**To do**
Return, word for word, the part of the excerpt on the hernia claim that begins at the words "Since Dr. Wilson" and stops after the words "base any finding.".

**Excerpt provided**
:::::
Since Dr. Wilson at no time examined claimant for a hernia, his testimony, hereinbefore referred to, on the question of causal connection is- of no probative value, and is entirely insufficient upon which to base any finding.

The undisputed evidence shows that the hernia did not exist prior to the accident of November 14, 1955; also, the accident of that date points without contradiction to the hernia as an injury which appellant thereby received. The symptomotology to which appellant testified points to the occurrence of the hernia as one of the results of the accident, as an injury then received; also, Dr. Shrum’s testimony undisputedly points to the traumatism as .the causative factor of the hernia. Clearly the requirements of subparagraphs 1 and 2 of I.C. § 72-316 that said accident resulted in the hernia and that the hernia then appeared suddenly and immediately, are fully met by the undisputed evidence.

Subparagraph 4 of I.C. § 72-316, to the effect that a hernia must be reported to the employer within 30 days after the accident, constitutes a requirement that the injury by accident resulting in the hernia must be so reported in order to be compensable. The referred to mandate of the statute is shown to have been observed in the case here. This is true simply because appellant’s employer had knowledge of the accident November 14, 1955, immediately upon its occurrence, which caused appellant to suffer injuries, and the hernia was an injury by him so received. Whatever knowledge appellant then had, so did his employer within the 30-day statutory requirement.
:::::
**Data provided**
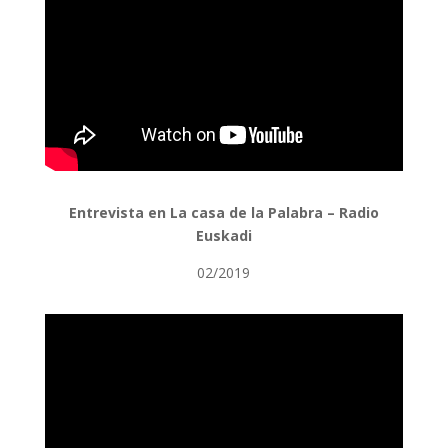
Entrevista en La casa de la Palabra – Radio
Euskadi
02/2019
:::::
**The completed task**
Since Dr. Wilson at no time examined claimant for a hernia, his testimony, hereinbefore referred to, on the question of causal connection is- of no probative value, and is entirely insufficient upon which to base any finding.